Damals wusste er noch nicht, dass dies nicht das einzige Gerät war, das ihm in einer ungewöhnlichen Situation helfen würde.

Wie ein Hilfsmittel aus seinem Medizinschrank zum Game-Changer in der Pandemie wurde

Als sportlicher Direktor an der High School stand Erik vor der Herausforderung, die Sicherheit seiner Fußballmannschaft während der Pandemie zu gewährleisten. Da landesweit strenge Vorschriften galten, waren kontaktlose Thermometer sehr gefragt. Glücklicherweise hatte Erik vor der Pandemie im Rahmen des Bonusprogramms seiner Krankenversicherung ein Withings Thermometer erworben, das sich als unwahrscheinlicher Held entpuppte. Es ermöglichte ihm, die Temperatur jedes Spielers vor den Spielen schnell und genau zu messen. Das Gerät wurde zu einem festen Bestandteil seiner Ausrüstung, verschaffte ihm Gewissheit und ermöglichte es dem Team, sich auf das Spiel statt auf das Virus zu konzentrieren.

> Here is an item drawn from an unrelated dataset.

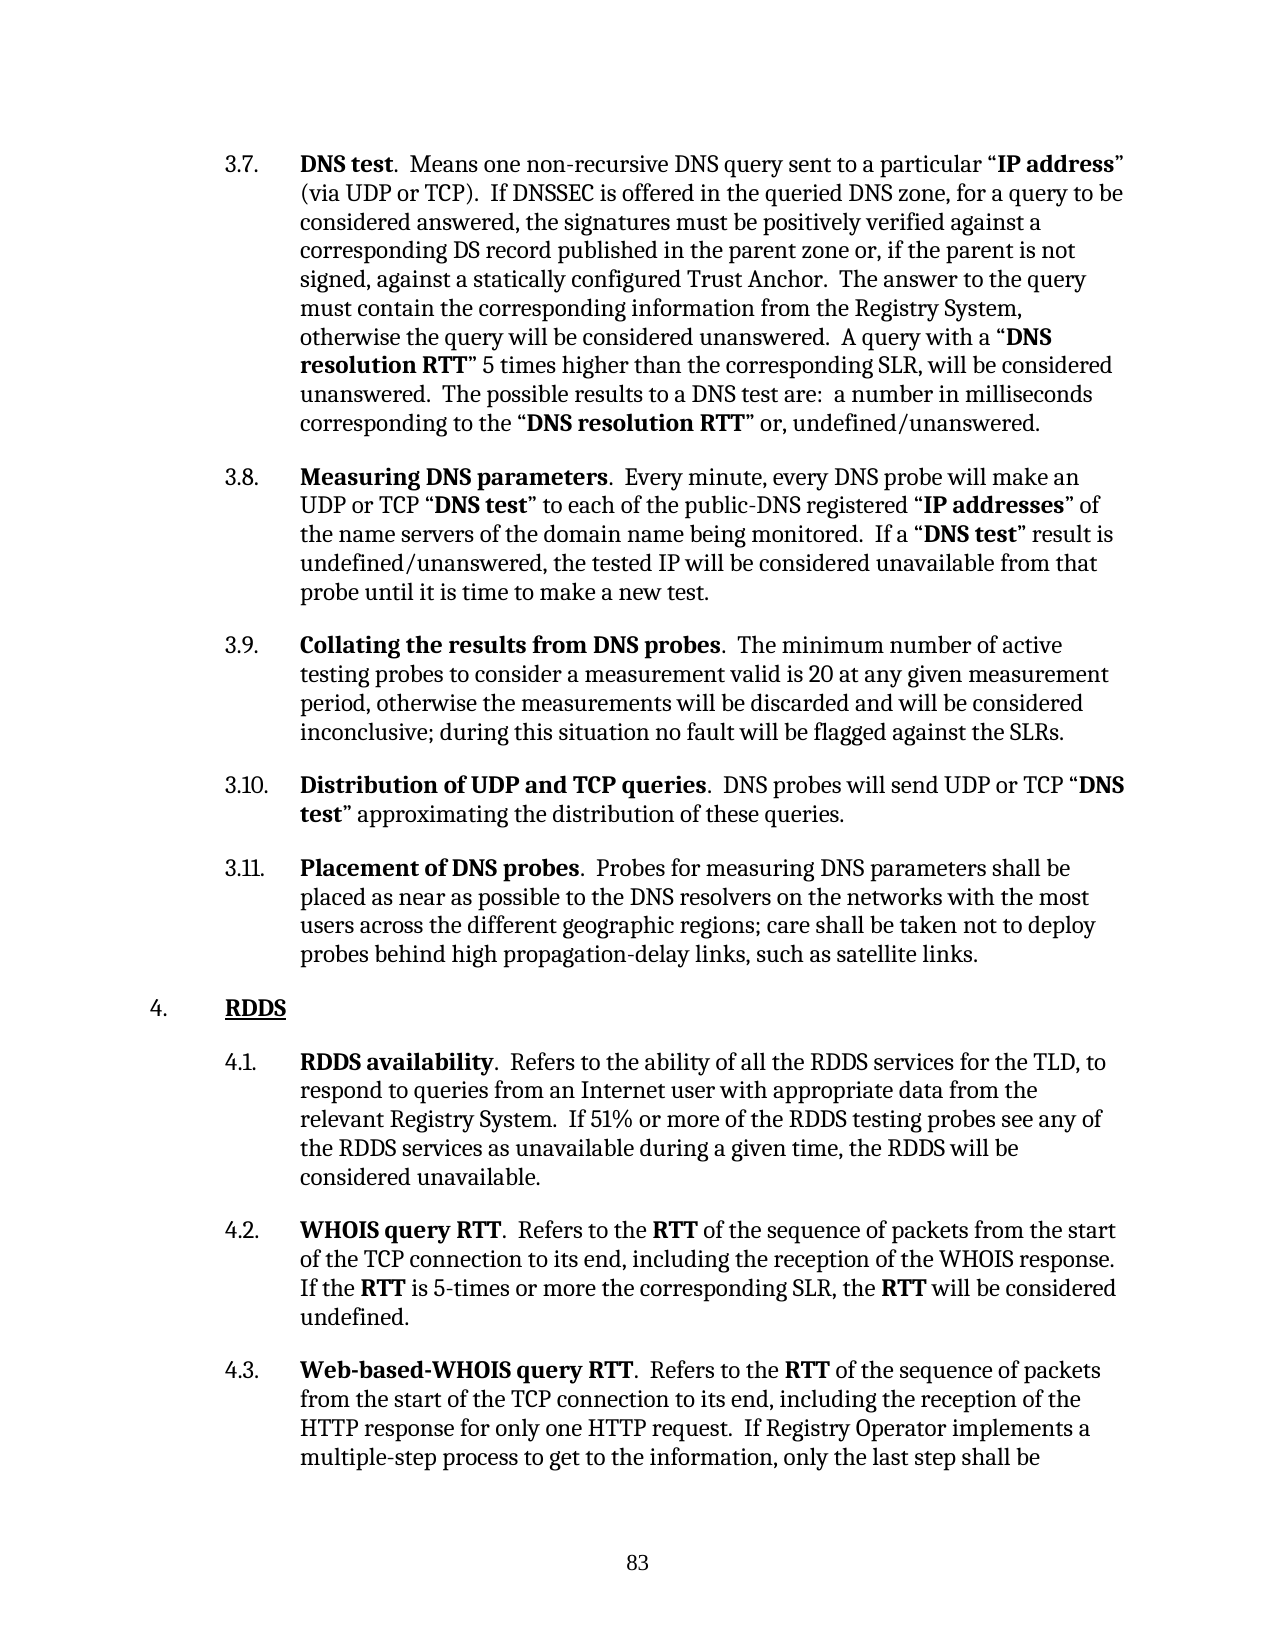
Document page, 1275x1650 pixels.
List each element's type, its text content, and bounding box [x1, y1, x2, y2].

Geräte, die sich an eine wachsende Familie anpassen

Seit der schwierigen Zeit während der Pandemie hat sich viel verändert, und zwar in mehr als einer Hinsicht. Erik und seine Frau haben jetzt eine 16 Monate alte Tochter. Seine Frau ist während ihrer Schwangerschaft auf den Withings-Zug aufgesprungen und nutzte den Schwangerschaftsmodus der Smart-Waage. Nach der Geburt ihrer Tochter wechselte sie dann zum Baby-Modus. Nun kann die ganze Familie die Waage nutzen.

Der nächste Schritt in der häuslichen Gesundheitsüberwachung

Erik findet immer neue Wege, um aktiv zu bleiben. So nimmt er jetzt Schlittschuhunterricht, um seine Eishockeyfähigkeiten zu verbessern, und freut sich darauf, seine ScanWatch während der bevorstehenden Leichtathletiksaison mit seinen Highschool-Schüler*innen zu nutzen. Wir fragten ihn, was er sich als Nächstes von Withings wünschen würde, und er verwies auf das neue Gerät für die häusliche Gesundheitsüberwachung/Telemedizin, das er auf dem CES-Stand bei Withings gesehen hatte. „Was mich an BeamO begeistert, ist, dass man mit BeamO sagen kann: ‚Hier sind alle Informationen‘, und das geht einfach viel schneller, als persönlich zum Arzt zu gehen. Ich werde mir BeamO auf jeden Fall zulegen, wenn es auf den Markt kommt. Darauf habe ich ein Auge geworfen.“

Zu sehen, wie Erik Withings nahtlos in sein Leben integriert hat – von seiner persönlichen Gesundheit bis hin zu seiner Arbeit und seiner Familie – hat unsere Vision zum Leben erweckt. Sein Engagement für Bildung und Wohlbefinden inspiriert uns, unserer Mission treu zu bleiben, einfach zu bedienende, intelligente Lösungen zu entwickeln, die das Leben sinnvoll unterstützen.